Imelda Marcos, the Philippines’ former First Lady whose fame borders on notoriety, lifted her glass to her 85th birthday on Wednesday, even as she as dreamed of her family’s return to the Palace from which they were ousted.
Dressed, as elegantly as always, in a flowing red gown – fingers sparkling with diamond rings – Marcos greeted a multitude of supporters in husband Ferdinand’s stronghold of Batac, Ilocos Norte.
“My only wish is for God to give me a little more strength to prolong my life,” Marcos said, when asked by reporters if she had a birthday wish.
Marcos, who said that she has seen “the best, best, best and the worst, worst worst” in life, expressed that the curtain hasn’t fallen on her journey, just yet.

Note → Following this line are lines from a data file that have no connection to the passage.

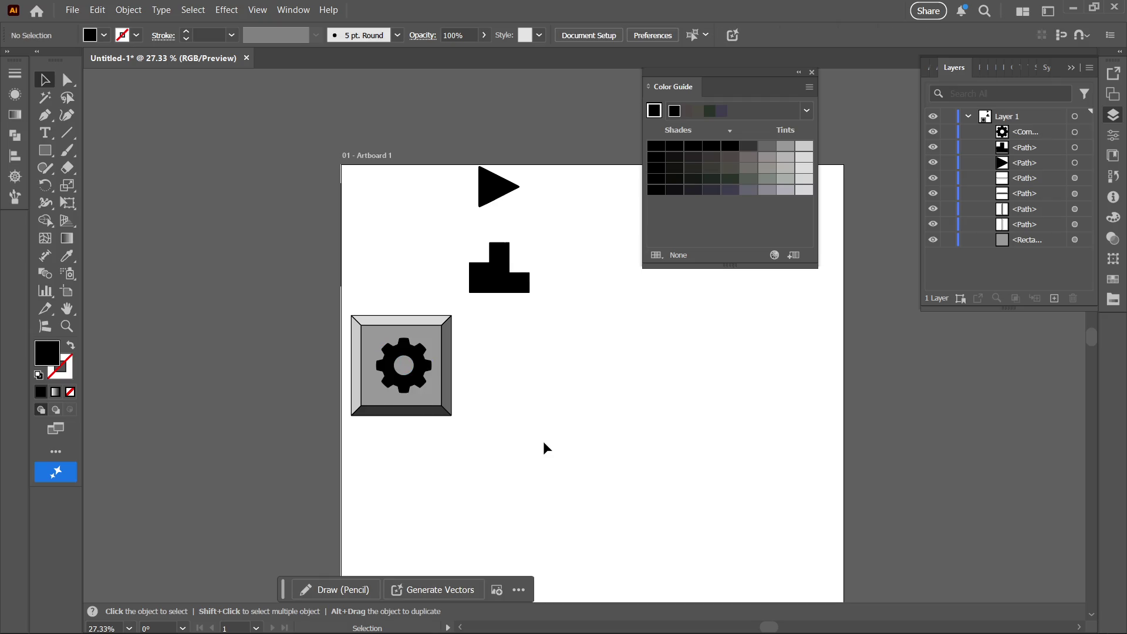
- Move the gear back to the artboard's top-left and select the bevelled square
drag(409, 348, 418, 180)
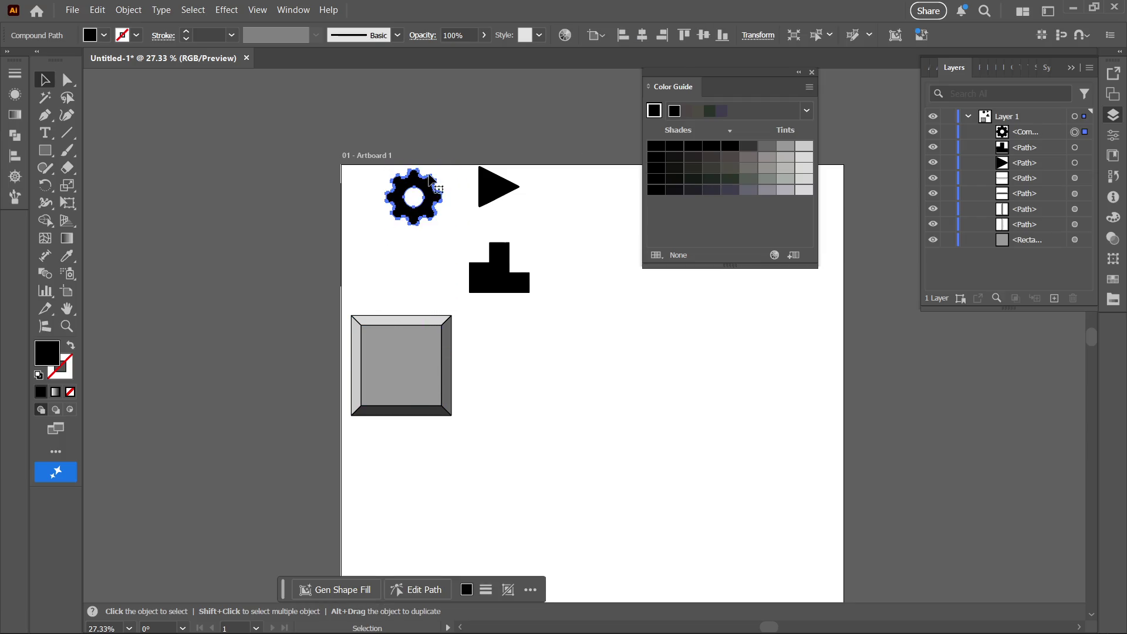
click(510, 459)
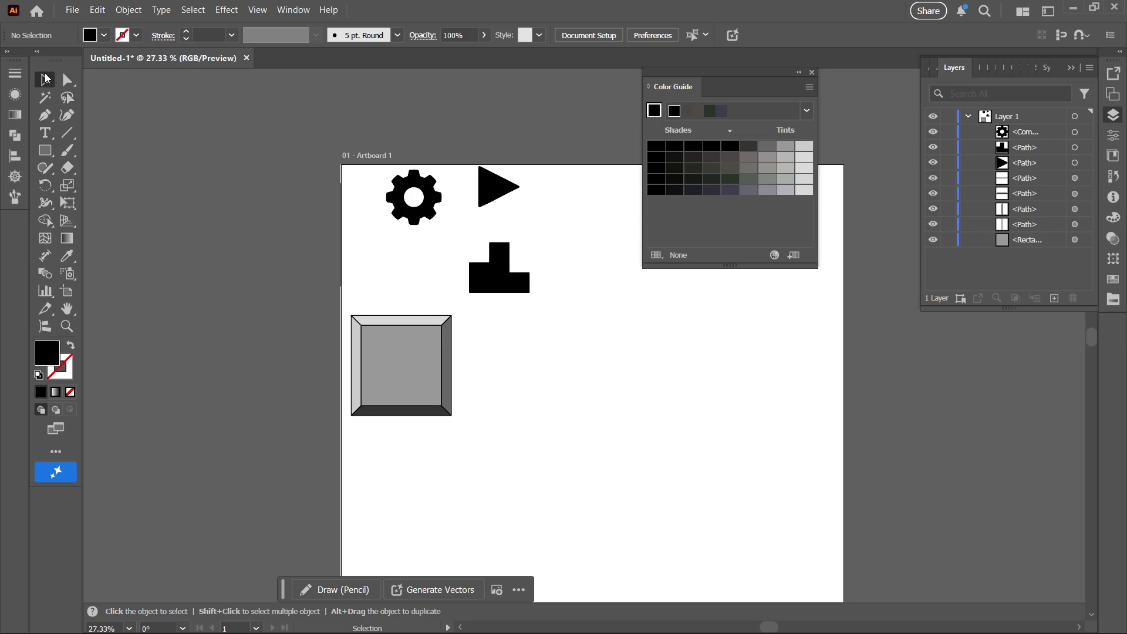
drag(358, 363, 500, 442)
- Delete the bevelled square from the artboard
key(a)
key(Delete)
key(v)
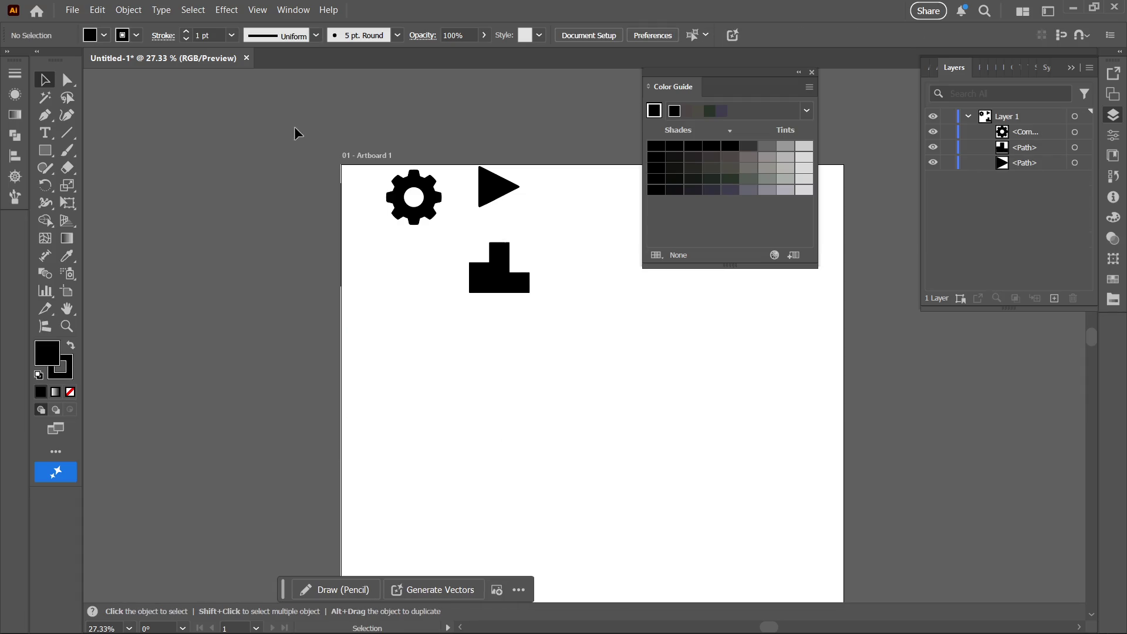
click(70, 10)
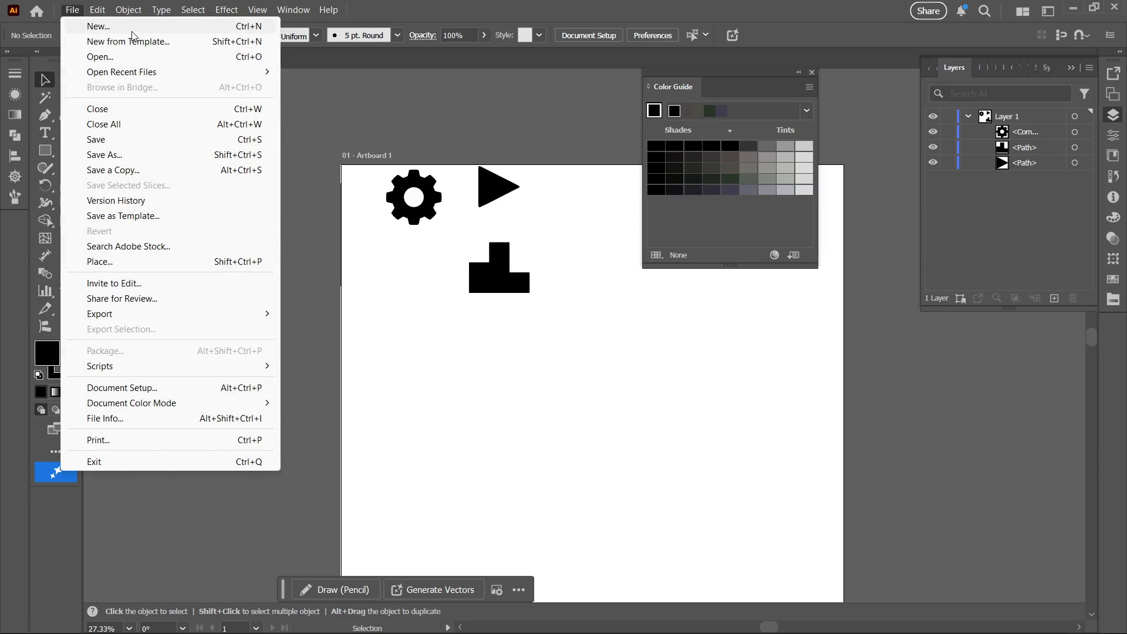
key(Escape)
- Start a new Illustrator document named 'Button Tile'
key(ctrl+n)
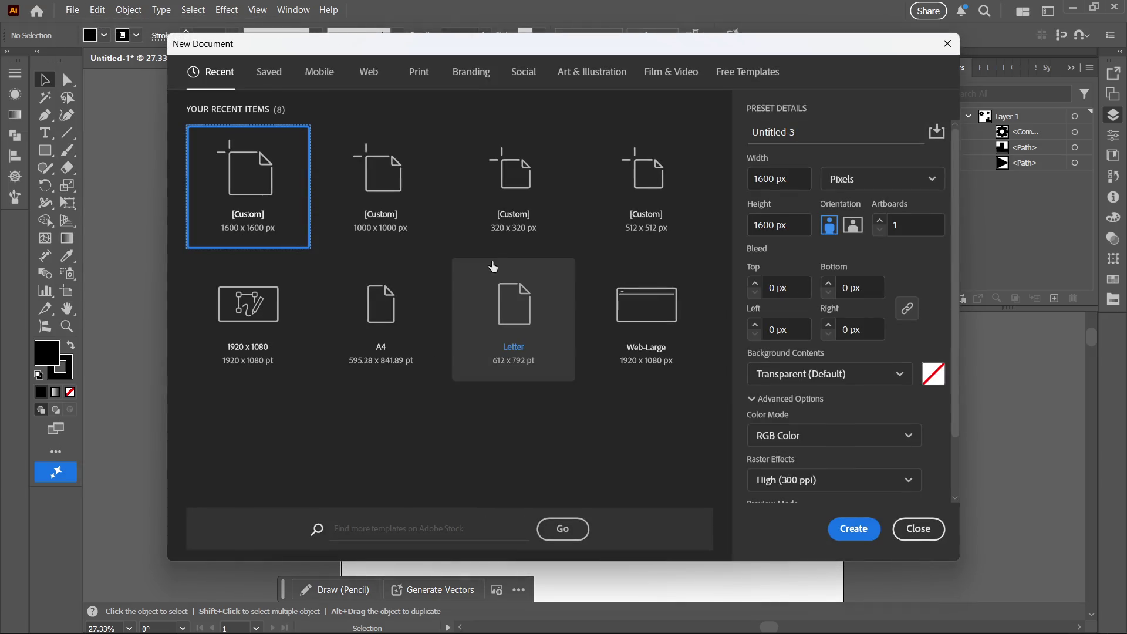
click(795, 133)
text(320)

“I still have a vision and hope to bring more help to the Filipino people,” she said.
Her aspirations aree now pinned on son Sen. Ferdinand Marcos Junior, and the possibility of running for the presidency in 2016; something which she insists he is “qualified” to do.
“(Returning to) Malacanang would be a great help,” Imelda said, in reference to the ability to implement future projects.
“Imeldific,” a moniker she reportedly coined to refer to herself, gained infamy as the symbol of excess during the highly criticized 20-year dictatorship of her deceased husband, Ferdinand Sr..
The Marcos regime was characterized by excessive corruption, and a brutal martial law rule rife with human rights violations.
Modest estimates peg the total amount stolen from public coffers during their regime at about $10 billion. Scores of political and social activists were killed, and many others, disappeared without a trace.
In 1986, a public uproar and military coup – better known as the “People Power” revolt – resulted in the ousting of Marcos, who fled to Hawaii with his family. He died in exile in 1989.